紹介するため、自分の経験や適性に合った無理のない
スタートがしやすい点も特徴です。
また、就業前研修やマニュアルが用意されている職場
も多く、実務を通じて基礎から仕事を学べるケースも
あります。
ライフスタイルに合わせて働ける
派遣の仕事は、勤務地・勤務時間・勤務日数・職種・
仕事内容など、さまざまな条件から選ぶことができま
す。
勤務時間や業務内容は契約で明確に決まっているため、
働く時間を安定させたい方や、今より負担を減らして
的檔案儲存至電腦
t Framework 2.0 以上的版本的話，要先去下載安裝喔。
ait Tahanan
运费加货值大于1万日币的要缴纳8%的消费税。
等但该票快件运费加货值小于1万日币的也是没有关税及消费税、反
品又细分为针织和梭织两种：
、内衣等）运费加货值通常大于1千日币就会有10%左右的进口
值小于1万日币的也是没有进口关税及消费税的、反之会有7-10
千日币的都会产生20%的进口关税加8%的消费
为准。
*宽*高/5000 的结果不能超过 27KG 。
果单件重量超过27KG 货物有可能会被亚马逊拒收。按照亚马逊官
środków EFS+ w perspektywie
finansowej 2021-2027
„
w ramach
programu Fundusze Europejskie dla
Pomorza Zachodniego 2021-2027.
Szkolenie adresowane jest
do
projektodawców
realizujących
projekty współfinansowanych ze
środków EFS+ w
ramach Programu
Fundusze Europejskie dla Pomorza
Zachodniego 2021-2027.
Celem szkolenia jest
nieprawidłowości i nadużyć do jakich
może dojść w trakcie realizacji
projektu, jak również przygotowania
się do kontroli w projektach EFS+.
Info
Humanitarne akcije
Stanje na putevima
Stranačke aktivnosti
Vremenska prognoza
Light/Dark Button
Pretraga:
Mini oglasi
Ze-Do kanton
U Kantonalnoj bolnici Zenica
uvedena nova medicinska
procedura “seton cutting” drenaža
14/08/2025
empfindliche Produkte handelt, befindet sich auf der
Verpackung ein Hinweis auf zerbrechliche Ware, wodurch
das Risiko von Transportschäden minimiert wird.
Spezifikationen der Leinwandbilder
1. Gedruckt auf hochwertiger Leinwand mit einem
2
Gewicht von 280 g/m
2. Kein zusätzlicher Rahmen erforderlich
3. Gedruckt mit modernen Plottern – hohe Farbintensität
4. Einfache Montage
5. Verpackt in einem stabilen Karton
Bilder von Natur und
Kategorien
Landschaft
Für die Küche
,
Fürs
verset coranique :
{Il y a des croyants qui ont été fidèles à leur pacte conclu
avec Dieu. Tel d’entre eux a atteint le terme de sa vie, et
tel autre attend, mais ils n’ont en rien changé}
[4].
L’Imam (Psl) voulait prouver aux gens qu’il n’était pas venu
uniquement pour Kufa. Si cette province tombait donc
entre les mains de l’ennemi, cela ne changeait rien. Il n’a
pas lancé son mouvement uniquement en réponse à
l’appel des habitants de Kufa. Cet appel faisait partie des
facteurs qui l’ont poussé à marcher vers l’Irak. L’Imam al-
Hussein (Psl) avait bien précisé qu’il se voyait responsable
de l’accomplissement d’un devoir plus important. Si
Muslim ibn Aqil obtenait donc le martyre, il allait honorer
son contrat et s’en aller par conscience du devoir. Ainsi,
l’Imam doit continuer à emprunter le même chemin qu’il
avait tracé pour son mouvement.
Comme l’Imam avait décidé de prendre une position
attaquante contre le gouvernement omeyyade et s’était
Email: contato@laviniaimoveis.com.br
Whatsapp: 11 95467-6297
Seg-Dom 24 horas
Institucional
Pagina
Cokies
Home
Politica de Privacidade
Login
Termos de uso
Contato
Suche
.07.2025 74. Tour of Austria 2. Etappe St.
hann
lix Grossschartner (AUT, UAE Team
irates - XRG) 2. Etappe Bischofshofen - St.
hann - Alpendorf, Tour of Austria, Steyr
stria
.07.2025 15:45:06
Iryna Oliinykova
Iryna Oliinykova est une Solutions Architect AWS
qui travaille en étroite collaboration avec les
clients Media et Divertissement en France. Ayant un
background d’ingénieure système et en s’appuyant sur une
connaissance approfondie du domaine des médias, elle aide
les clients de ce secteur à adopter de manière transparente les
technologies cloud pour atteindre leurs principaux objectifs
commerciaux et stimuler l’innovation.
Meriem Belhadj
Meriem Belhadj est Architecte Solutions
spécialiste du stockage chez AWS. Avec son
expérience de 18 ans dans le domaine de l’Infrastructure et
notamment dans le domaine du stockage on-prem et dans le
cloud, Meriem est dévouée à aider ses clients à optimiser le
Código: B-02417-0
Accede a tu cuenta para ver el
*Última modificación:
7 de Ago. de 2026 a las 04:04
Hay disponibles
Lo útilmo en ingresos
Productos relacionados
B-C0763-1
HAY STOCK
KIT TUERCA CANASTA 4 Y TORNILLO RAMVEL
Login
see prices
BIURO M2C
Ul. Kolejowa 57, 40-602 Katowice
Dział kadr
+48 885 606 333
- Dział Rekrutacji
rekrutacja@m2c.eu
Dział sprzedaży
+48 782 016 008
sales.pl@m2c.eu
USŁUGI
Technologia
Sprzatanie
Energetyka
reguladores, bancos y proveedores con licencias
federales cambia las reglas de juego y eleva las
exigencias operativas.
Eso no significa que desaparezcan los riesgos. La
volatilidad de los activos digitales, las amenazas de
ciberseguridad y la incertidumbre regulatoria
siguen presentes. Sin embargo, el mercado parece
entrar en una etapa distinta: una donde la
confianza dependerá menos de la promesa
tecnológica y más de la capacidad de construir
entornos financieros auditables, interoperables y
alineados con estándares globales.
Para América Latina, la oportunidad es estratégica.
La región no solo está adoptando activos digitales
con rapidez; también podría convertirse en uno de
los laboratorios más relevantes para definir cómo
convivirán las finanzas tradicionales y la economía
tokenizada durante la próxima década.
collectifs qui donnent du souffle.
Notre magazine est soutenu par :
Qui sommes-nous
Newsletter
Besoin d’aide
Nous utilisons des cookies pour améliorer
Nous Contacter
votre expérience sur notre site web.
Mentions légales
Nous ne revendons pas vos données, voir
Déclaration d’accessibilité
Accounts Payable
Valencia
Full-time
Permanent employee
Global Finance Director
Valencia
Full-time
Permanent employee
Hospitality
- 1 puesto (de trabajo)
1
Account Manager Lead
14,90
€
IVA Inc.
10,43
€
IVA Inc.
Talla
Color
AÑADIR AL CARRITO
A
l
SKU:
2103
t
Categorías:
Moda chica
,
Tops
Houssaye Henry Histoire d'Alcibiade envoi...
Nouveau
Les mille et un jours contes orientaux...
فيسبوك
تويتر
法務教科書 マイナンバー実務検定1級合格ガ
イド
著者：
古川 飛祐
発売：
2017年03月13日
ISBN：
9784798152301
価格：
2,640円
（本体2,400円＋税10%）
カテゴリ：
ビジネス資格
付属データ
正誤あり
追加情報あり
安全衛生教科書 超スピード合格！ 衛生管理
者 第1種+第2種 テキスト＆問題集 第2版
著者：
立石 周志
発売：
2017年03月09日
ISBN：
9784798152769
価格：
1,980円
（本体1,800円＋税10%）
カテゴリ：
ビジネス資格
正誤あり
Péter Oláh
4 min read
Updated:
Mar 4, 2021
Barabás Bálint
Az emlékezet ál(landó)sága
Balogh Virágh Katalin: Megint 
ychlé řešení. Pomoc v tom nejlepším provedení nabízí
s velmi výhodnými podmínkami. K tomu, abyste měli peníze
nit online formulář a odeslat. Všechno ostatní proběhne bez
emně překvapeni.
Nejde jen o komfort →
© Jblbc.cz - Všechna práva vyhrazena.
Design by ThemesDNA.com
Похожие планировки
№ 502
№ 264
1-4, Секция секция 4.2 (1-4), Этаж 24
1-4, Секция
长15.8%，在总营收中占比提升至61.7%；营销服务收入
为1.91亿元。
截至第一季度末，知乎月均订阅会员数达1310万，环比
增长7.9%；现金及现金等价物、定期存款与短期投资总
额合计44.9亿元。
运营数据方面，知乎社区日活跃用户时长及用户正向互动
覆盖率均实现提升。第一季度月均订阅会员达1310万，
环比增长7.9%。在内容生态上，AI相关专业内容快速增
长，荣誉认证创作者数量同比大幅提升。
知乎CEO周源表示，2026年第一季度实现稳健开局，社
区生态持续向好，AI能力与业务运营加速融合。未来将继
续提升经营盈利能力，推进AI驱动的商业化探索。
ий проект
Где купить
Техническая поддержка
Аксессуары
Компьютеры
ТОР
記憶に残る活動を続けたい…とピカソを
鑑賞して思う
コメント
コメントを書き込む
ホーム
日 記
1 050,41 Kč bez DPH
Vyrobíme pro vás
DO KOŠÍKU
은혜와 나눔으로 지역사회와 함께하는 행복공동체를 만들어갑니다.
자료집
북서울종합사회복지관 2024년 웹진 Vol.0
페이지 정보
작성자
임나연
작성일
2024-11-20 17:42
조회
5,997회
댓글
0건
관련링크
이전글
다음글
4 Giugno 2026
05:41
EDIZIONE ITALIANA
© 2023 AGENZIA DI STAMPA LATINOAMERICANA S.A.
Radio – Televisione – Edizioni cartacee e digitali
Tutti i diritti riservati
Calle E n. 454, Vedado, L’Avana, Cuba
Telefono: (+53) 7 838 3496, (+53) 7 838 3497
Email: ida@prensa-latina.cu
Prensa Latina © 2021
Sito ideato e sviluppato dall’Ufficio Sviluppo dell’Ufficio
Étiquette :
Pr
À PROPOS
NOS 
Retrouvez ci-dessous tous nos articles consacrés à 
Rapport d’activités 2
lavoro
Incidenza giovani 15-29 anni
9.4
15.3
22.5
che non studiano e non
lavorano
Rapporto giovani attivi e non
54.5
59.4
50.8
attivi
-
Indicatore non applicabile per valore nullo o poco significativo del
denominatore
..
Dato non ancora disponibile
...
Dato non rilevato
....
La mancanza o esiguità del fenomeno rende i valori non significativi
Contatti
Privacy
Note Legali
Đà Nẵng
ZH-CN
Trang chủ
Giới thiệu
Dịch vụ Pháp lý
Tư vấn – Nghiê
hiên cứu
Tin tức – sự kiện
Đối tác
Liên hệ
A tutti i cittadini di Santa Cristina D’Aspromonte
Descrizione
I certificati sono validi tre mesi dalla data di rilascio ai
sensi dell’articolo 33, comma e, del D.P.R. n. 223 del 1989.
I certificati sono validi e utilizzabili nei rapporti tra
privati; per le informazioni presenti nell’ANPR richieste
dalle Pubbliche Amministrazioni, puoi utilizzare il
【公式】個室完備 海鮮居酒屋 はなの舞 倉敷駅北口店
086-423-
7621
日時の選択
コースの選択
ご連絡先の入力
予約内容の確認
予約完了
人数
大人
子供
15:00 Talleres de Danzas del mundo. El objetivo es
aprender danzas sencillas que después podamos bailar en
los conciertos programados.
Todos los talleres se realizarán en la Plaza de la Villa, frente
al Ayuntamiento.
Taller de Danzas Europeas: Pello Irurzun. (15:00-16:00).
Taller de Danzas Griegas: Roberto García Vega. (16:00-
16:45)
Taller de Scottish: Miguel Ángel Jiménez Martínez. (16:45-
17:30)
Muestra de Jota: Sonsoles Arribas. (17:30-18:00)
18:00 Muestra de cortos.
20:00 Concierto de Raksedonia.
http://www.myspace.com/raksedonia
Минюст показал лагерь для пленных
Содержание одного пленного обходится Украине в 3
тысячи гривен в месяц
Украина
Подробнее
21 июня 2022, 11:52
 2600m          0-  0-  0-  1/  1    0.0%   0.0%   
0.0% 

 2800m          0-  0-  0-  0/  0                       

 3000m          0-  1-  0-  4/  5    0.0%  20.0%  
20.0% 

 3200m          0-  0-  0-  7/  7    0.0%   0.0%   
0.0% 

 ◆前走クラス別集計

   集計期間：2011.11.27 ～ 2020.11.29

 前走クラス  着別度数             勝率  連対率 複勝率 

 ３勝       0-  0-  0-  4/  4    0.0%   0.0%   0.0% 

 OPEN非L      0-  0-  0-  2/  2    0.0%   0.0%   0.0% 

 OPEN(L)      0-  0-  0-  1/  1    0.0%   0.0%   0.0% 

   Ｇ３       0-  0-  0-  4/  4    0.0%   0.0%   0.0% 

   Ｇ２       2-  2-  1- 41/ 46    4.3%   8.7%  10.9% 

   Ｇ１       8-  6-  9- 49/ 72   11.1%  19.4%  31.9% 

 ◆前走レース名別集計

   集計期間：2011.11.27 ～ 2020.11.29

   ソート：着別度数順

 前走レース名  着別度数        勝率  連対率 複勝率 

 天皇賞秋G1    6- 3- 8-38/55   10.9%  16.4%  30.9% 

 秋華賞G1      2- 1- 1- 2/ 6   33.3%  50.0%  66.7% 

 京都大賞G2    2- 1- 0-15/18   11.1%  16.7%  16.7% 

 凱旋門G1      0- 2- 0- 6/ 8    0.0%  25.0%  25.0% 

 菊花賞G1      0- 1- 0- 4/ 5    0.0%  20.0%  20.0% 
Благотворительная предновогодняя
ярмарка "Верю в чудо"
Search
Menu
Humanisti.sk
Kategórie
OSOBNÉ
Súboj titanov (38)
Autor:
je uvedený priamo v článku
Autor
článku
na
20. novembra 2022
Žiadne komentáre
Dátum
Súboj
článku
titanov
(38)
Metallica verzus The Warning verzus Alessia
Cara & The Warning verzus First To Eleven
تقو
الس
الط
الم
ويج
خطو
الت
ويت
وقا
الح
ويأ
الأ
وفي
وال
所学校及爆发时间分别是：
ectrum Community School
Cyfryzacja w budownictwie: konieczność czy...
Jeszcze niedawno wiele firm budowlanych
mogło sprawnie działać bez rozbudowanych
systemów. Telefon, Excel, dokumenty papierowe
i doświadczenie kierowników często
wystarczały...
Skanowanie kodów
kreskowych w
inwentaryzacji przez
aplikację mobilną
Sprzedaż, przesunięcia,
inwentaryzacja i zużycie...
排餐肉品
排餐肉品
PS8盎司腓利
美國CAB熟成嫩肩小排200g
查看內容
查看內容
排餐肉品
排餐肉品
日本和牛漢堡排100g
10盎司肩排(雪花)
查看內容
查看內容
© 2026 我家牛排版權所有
# # # #
Task —
Rewrite the lines from the very first one through the line containing "facteurs qui l’ont" as a Markdown table with the columns Row and Line. Number each row, and leave out any blank lines.

Written solution —
| Row | Line |
|---|---|
| 1 | 紹介するため、自分の経験や適性に合った無理のない |
| 2 | スタートがしやすい点も特徴です。 |
| 3 | また、就業前研修やマニュアルが用意されている職場 |
| 4 | も多く、実務を通じて基礎から仕事を学べるケースも |
| 5 | あります。 |
| 6 | ライフスタイルに合わせて働ける |
| 7 | 派遣の仕事は、勤務地・勤務時間・勤務日数・職種・ |
| 8 | 仕事内容など、さまざまな条件から選ぶことができま |
| 9 | す。 |
| 10 | 勤務時間や業務内容は契約で明確に決まっているため、 |
| 11 | 働く時間を安定させたい方や、今より負担を減らして |
| 12 | 的檔案儲存至電腦 |
| 13 | t Framework 2.0 以上的版本的話，要先去下載安裝喔。 |
| 14 | ait Tahanan |
| 15 | 运费加货值大于1万日币的要缴纳8%的消费税。 |
| 16 | 等但该票快件运费加货值小于1万日币的也是没有关税及消费税、反 |
| 17 | 品又细分为针织和梭织两种： |
| 18 | 、内衣等）运费加货值通常大于1千日币就会有10%左右的进口 |
| 19 | 值小于1万日币的也是没有进口关税及消费税的、反之会有7-10 |
| 20 | 千日币的都会产生20%的进口关税加8%的消费 |
| 21 | 为准。 |
| 22 | *宽*高/5000 的结果不能超过 27KG 。 |
| 23 | 果单件重量超过27KG 货物有可能会被亚马逊拒收。按照亚马逊官 |
| 24 | środków EFS+ w perspektywie |
| 25 | finansowej 2021-2027 |
| 26 | „ |
| 27 | w ramach |
| 28 | programu Fundusze Europejskie dla |
| 29 | Pomorza Zachodniego 2021-2027. |
| 30 | Szkolenie adresowane jest |
| 31 | do |
| 32 | projektodawców |
| 33 | realizujących |
| 34 | projekty współfinansowanych ze |
| 35 | środków EFS+ w |
| 36 | ramach Programu |
| 37 | Fundusze Europejskie dla Pomorza |
| 38 | Zachodniego 2021-2027. |
| 39 | Celem szkolenia jest |
| 40 | nieprawidłowości i nadużyć do jakich |
| 41 | może dojść w trakcie realizacji |
| 42 | projektu, jak również przygotowania |
| 43 | się do kontroli w projektach EFS+. |
| 44 | Info |
| 45 | Humanitarne akcije |
| 46 | Stanje na putevima |
| 47 | Stranačke aktivnosti |
| 48 | Vremenska prognoza |
| 49 | Light/Dark Button |
| 50 | Pretraga: |
| 51 | Mini oglasi |
| 52 | Ze-Do kanton |
| 53 | U Kantonalnoj bolnici Zenica |
| 54 | uvedena nova medicinska |
| 55 | procedura “seton cutting” drenaža |
| 56 | 14/08/2025 |
| 57 | empfindliche Produkte handelt, befindet sich auf der |
| 58 | Verpackung ein Hinweis auf zerbrechliche Ware, wodurch |
| 59 | das Risiko von Transportschäden minimiert wird. |
| 60 | Spezifikationen der Leinwandbilder |
| 61 | 1. Gedruckt auf hochwertiger Leinwand mit einem |
| 62 | 2 |
| 63 | Gewicht von 280 g/m |
| 64 | 2. Kein zusätzlicher Rahmen erforderlich |
| 65 | 3. Gedruckt mit modernen Plottern – hohe Farbintensität |
| 66 | 4. Einfache Montage |
| 67 | 5. Verpackt in einem stabilen Karton |
| 68 | Bilder von Natur und |
| 69 | Kategorien |
| 70 | Landschaft |
| 71 | Für die Küche |
| 72 | , |
| 73 | Fürs |
| 74 | verset coranique : |
| 75 | {Il y a des croyants qui ont été fidèles à leur pacte conclu |
| 76 | avec Dieu. Tel d’entre eux a atteint le terme de sa vie, et |
| 77 | tel autre attend, mais ils n’ont en rien changé} |
| 78 | [4]. |
| 79 | L’Imam (Psl) voulait prouver aux gens qu’il n’était pas venu |
| 80 | uniquement pour Kufa. Si cette province tombait donc |
| 81 | entre les mains de l’ennemi, cela ne changeait rien. Il n’a |
| 82 | pas lancé son mouvement uniquement en réponse à |
| 83 | l’appel des habitants de Kufa. Cet appel faisait partie des |
| 84 | facteurs qui l’ont poussé à marcher vers l’Irak. L’Imam al- |